Polish Prime Minister Mateusz Morawiecki (left) and Israeli Prime Minister Benjamin Netanyahu.—AFP
WARSAW: Poland pulled out of a planned summit in Israel after Israel’s acting foreign minister said on Monday that “many Poles” had collaborated with the Nazis in World War Two and shared responsibility for the Holocaust.
Polish Prime Minister Mateusz Morawiecki branded the remarks “racist and unacceptable”. He had previously said he would not join Tuesday’s gathering of central European leaders in Israel, sending instead a lower-level delegation, but said on Monday that no Polish officials would now attend.
“Not only can we not accept such racist comments, but with all our strength we want to stress that we will fight for historical truth, for the honour of Poles,” he told reporters.
The leaders of the other three ‘Visegrad Group’ nations — Hungary, the Czech Republic and Slovakia — all still planned to attend the talks, Israel said, but Czech Prime Minister Andrej Babis said they would instead consist of bilateral discussions and that the summit would be rescheduled for later in 2019.
Poland’s right-wing Law and Justice (PiS) government has made what it sees as the defence of national honour over its wartime record a cornerstone of foreign policy since taking power in 2015.
Many Poles refuse to accept research showing thousands of their countrymen participated in the Holocaust in addition to thousands of others who risked their lives to help the Jews. They say Warsaw’s Western allies have also failed to acknowledge the scale of Poland’s own suffering under wartime occupation.

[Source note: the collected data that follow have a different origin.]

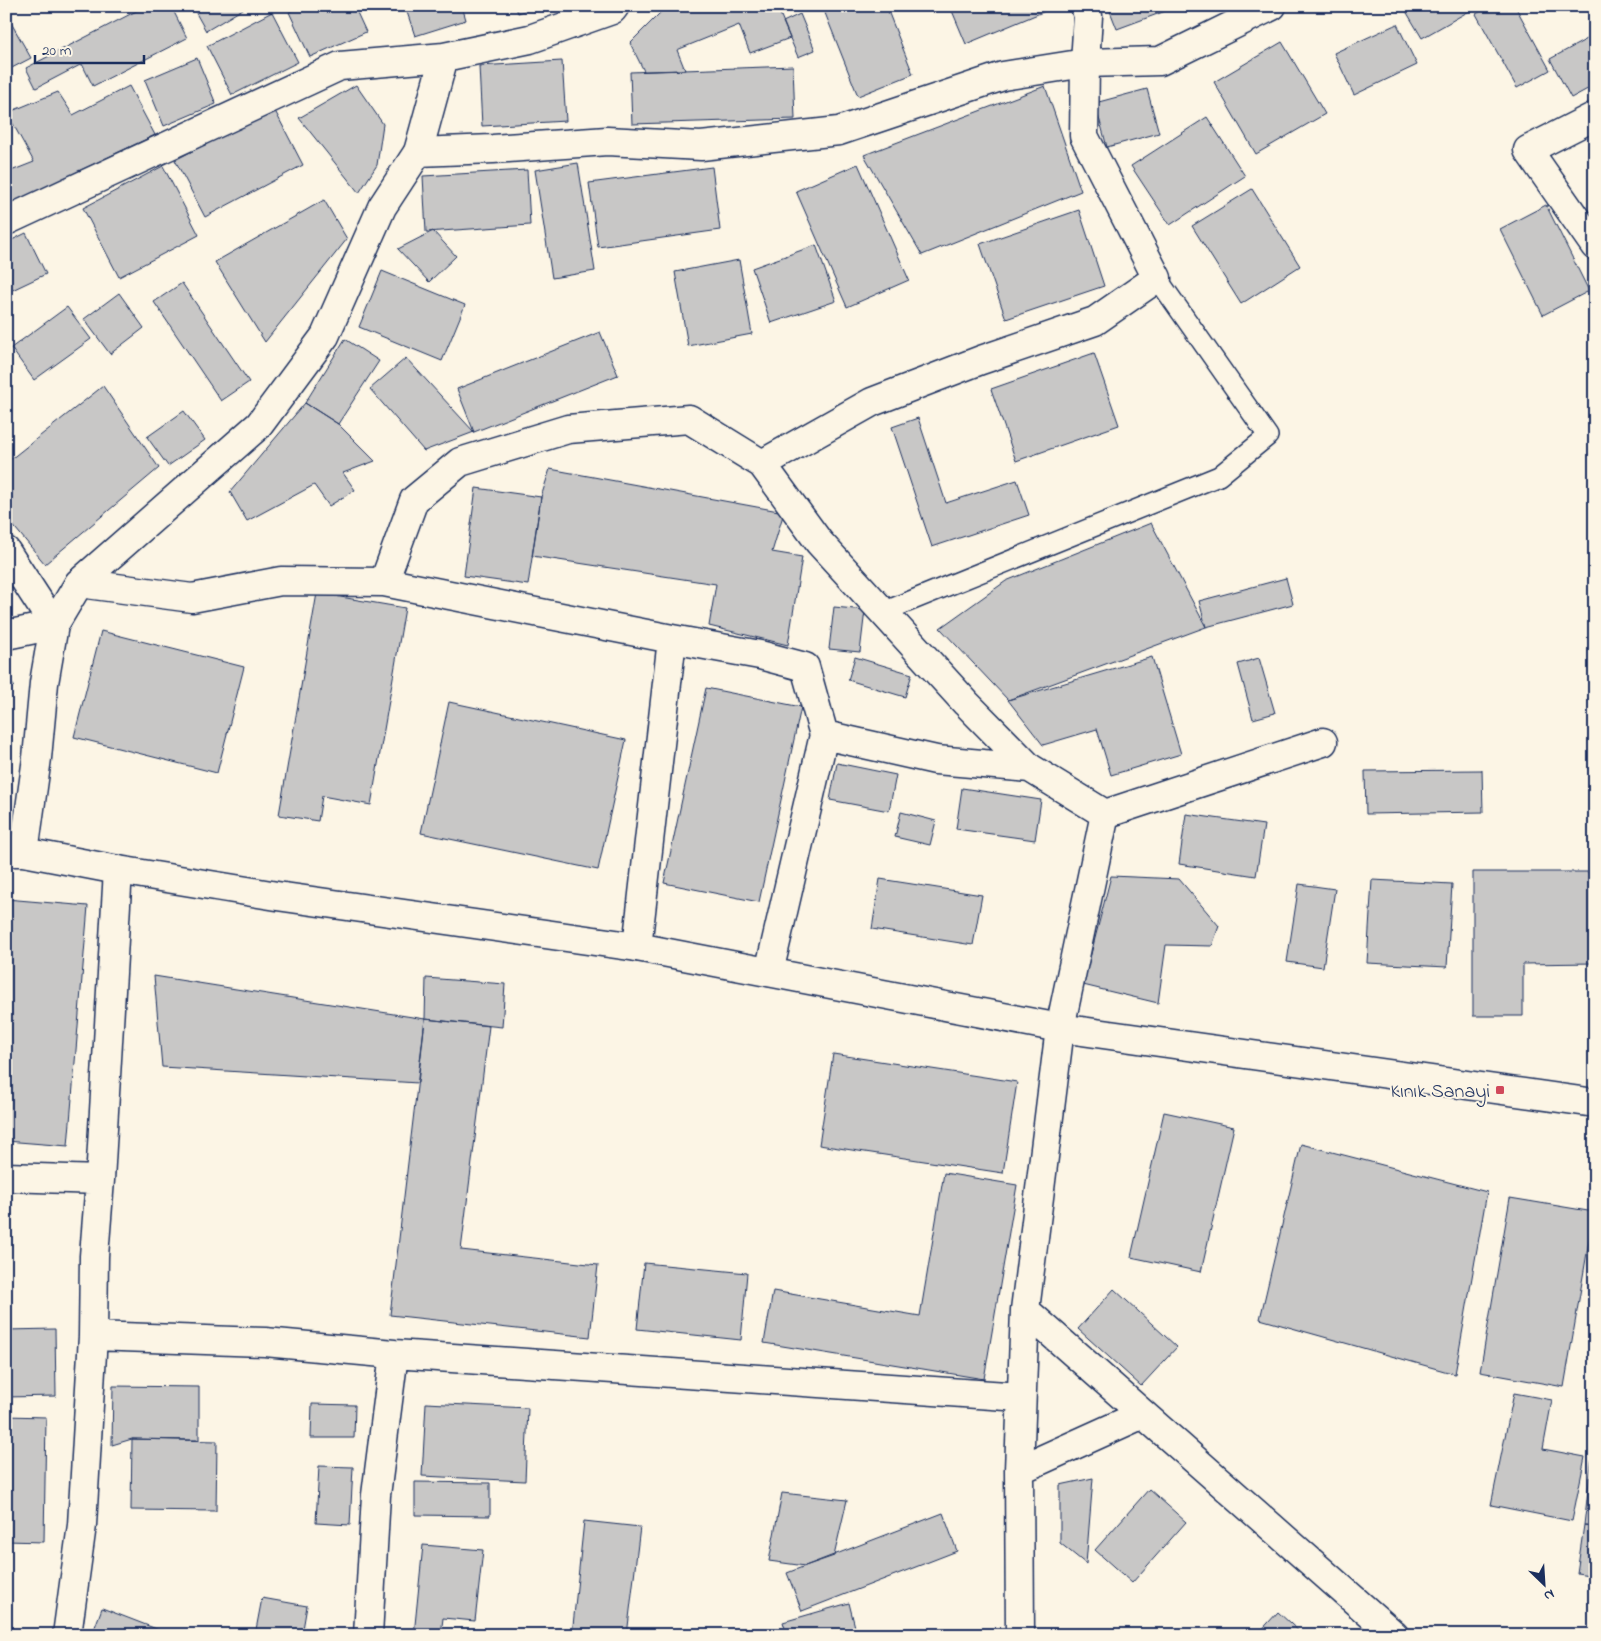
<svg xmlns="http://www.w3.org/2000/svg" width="1601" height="1641" font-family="'Indie Flower',sans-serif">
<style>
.building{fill:#c8c7c6;stroke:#1b2f5e}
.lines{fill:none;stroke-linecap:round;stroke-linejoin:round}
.service-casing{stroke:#1b2f5e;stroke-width:22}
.minor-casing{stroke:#1b2f5e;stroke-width:31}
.tertiary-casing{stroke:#1b2f5e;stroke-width:31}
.secondary-casing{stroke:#1b2f5e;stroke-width:31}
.service{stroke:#fcf5e5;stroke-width:19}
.minor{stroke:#fcf5e5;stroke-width:28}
.tertiary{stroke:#fcf5e5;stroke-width:28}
.secondary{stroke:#fcf5e5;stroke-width:28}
.poi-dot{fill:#d1495b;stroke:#fcf5e5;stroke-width:2}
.labels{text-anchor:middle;stroke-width:4;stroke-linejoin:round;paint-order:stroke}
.poi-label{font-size:20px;fill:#1b2f5e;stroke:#fcf5e5;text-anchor:end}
</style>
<rect width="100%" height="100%" fill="#fcf5e5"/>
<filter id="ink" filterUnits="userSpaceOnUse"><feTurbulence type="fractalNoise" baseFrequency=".02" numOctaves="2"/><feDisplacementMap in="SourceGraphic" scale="10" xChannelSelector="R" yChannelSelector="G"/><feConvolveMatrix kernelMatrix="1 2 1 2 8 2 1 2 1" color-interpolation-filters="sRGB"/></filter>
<g filter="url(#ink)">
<path class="building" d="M146 6H171L187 38 93 86 82 64 36 88 26 68Z
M192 6H248L206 31Z
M301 6H354L366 32 310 57 289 12Z
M405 6H462L466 20 415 36Z
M515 6H538L518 13Z
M667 6H777L790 38 750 53 739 25 677 50 685 70 644 71 630 43Z
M842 6H886L913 74 858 96 825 13Z
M950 6H1057L966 44Z
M1108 6H1179L1117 29Z
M1403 6H1478L1422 38Z
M1490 6H1515L1550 70 1517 88 1476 14Z
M272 12 298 62 232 95 207 46Z
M6 14 31 58 6 71Z
M800 14 815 50 798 57 783 22Z
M1397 24 1417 65 1354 95 1334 53Z
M1589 38 1595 48V85L1571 98 1550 59Z
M1282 42 1325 114 1256 154 1214 82Z
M197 58 216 104 164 126 145 80Z
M562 61 566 121 482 126 479 66Z
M793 66 795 119 632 124 630 72Z
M356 85 383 124 377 165 359 193 299 118Z
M129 86 155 135 7 205 6 173 34 162 7 113 58 92 73 115Z
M1045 86 1081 191 922 255 864 155Z
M1147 89 1159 133 1107 147 1095 103Z
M274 109 303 165 205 217 175 160Z
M1207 117 1245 176 1170 225 1131 166Z
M578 163 595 271 552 278 535 170Z
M858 164 909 280 847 307 796 191Z
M163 166 199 235 119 277 83 208Z
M712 167 720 230 598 247 589 183Z
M527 170 530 225 426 232 423 176Z
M1252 189 1300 266 1241 304 1192 226Z
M324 200 347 239 265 342 215 262Z
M1546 205 1589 291 1543 315 1500 229Z
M1079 210 1104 286 1006 319 980 244Z
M433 231 456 256 429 282 398 249Z
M26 233 46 274 6 293V243Z
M816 245 836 301 771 323 752 268Z
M739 260 752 334 688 346 675 272Z
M382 271 465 305 442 361 359 327Z
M182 283 249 382 221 401 154 302Z
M119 293 144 328 110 354 84 319Z
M67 307 91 339 34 380 11 348Z
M600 332 618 375 474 432 457 389Z
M345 339 379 361 338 424 305 403Z
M1094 353 1119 425 1016 461 991 389Z
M406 358 474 432 424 451 370 389Z
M103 386 159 468 45 564 6 517V463Z
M305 403 338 424 375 461 343 473 355 490 329 506 314 485 247 521 230 492Z
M184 411 205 440 168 466 147 437Z
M918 418 946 503 1017 480 1029 515 932 547 892 427Z
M550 469 784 512 772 552 802 557 788 645 709 626 716 584 532 556 541 497Z
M476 488 541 497 528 585 464 576Z
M1151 523 1206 627 1008 700 940 628 1006 581Z
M1286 578 1293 604 1206 627 1199 601Z
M317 593 405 608 371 805 322 796 318 821 279 815Z
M834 607 865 610 860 652 829 649Z
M101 631 244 667 217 773 74 737Z
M855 657 912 674 905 697 848 680Z
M1152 657 1181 754 1111 775 1097 729 1043 745 1008 700Z
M1259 658 1275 713 1253 719 1238 664Z
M6 675 14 686 6 690Z
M706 688 801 707 759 902 664 883Z
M449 702 626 740 598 870 421 833Z
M837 763 896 775 889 811 830 800Z
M1482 770 1483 812 1366 814 1365 771Z
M962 788 1041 800 1035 840 956 829Z
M901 812 936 821 930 845 895 837Z
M1186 814 1264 825 1256 876 1179 864Z
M1595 847V1007L1594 872Z
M1473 872H1594V963L1523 964V1016H1473Z
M1111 876 1179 879 1219 926 1212 946 1166 945 1158 1003 1083 985Z
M880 879 982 895 973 945 872 929Z
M1372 880 1452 884 1447 967 1367 963Z
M1299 884 1335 889 1323 967 1287 962Z
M6 899 88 906 68 1146 6 1141Z
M154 976 425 1019 418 1083 162 1067Z
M426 978 505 984 502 1027 425 1019Z
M425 1019 489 1026 461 1250 598 1265 590 1337 390 1315Z
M833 1054 1017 1082 1003 1173 819 1145Z
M1164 1112 1234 1127 1201 1272 1131 1257Z
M1301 1144 1487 1192 1455 1374 1260 1319Z
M944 1173 1017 1185 984 1379 764 1343 773 1291 920 1316Z
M1510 1198 1594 1212 1564 1387 1480 1372Z
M644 1263 747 1273 741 1340 637 1329Z
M1114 1289 1177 1347 1141 1386 1078 1329Z
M55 1329 56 1396 6 1397V1330Z
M113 1386 199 1387V1440L132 1439 112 1445Z
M1514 1393 1552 1400 1543 1449 1585 1457 1572 1521 1491 1505Z
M426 1403 528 1408 525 1481 422 1476Z
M312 1404 355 1405 354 1438H311Z
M6 1416 46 1417 44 1542 6 1541Z
M1595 1429V1526L1584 1525Z
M132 1439 217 1441 216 1511 131 1510Z
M319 1466 353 1467 350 1525 316 1523Z
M1093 1478 1086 1564 1060 1543V1485Z
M415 1482 490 1483V1516L415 1515Z
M1149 1489 1186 1522 1132 1583 1095 1550Z
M782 1493 847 1500 834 1556 805 1566 769 1561Z
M943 1513 957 1551 802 1611 787 1573Z
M584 1521 640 1527 627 1635H572Z
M1584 1525 1595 1526V1576L1577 1573Z
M423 1545 483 1550 475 1621 443 1618 441 1635H414Z
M262 1598 307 1606 302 1635H255Z
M849 1603 857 1635H787L783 1622Z
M102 1608 172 1635H92Z
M1278 1612 1303 1635H1257Z"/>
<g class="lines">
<defs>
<path id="service" d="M883 612 1219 476 1268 436 1157 278"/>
<path id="minor" d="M1595 116 1528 150 1595 246
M418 152 444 57
M6 221 340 66 444 57 530 39 612 10 615 6
M762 464 872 402 981 360 1095 321 1157 278 1084 136 1085 63 1088 16 1085 6
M6 551 54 625 6 635
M384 582 414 500 460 462 568 429 689 419 762 464 819 542 966 703 1030 768 1105 814 1323 742
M79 583 192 598 281 581 384 582 672 639 637 947
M672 639 760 655 805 667 824 735 936 760 1030 768
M1105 814 1060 1028 1025 1310 1394 1635
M769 972 824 735
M6 1177 100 1180
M93 1336 265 1342 394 1354 376 1495 368 1635
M394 1354 1021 1397
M1019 1470 1143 1414
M67 1635 82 1525 93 1336 94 1256 100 1180 118 870
M1020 1635 1019 1470 1025 1310"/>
<path id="tertiary" d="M24 852 37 758 44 683 54 625 79 583 259 425 325 336 382 207 418 152 493 149 607 141 701 146 839 131 1003 76 1085 63 1160 61 1272 6"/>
<path id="secondary" d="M6 852H24L118 870 277 896 637 947 1060 1028 1595 1103"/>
</defs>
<use href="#service" class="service-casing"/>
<use href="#minor" class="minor-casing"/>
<use href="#tertiary" class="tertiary-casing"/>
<use href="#secondary" class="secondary-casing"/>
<use href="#service" class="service"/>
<use href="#minor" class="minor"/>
<use href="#tertiary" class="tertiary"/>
<use href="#secondary" class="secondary"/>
</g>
</g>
<rect class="poi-dot" x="1495" y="1085" width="10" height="10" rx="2.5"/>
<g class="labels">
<g class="poi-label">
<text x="1490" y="1097">Kınık Sanayi</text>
</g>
</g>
<rect width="1601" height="1641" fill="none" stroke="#fcf5e5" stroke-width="25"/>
<rect x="12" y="12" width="1576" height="1616" fill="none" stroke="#1b2f5e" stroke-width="2" filter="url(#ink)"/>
<g transform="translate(1544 1584) rotate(155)" stroke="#fcf5e5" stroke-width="4" paint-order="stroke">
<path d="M0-4L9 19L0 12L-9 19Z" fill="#1b2f5e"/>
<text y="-8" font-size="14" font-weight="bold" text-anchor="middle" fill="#1b2f5e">N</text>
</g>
<path d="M35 55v8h109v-8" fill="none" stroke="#1b2f5e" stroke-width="2.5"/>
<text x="42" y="55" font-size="15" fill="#1b2f5e" stroke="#fcf5e5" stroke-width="4" paint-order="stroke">20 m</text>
</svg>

The diplomatic row between Poland and Israel has been escalating since Friday, when Israeli media reported remarks by Prime Minister Benjamin Netanyahu on Friday suggesting Polish complicity in the Holocaust.
Israel’s Acting Foreign Minister Israel Katz exacerbated the dispute on Monday when he told Israel’s Army Radio: “Many Poles collaborated with the Nazis and took part in the destruction of the Jews during the Holocaust.”
The Polish decision is a blow for Netanyahu, who had hoped the Visegrad summit would burnish his diplomatic credentials ahead of Israel’s April 9 election.
Before World War Two Poland was home to one of the world’s biggest Jewish communities but it was almost entirely wiped out by the Nazis who set up camps such as Auschwitz on Polish soil.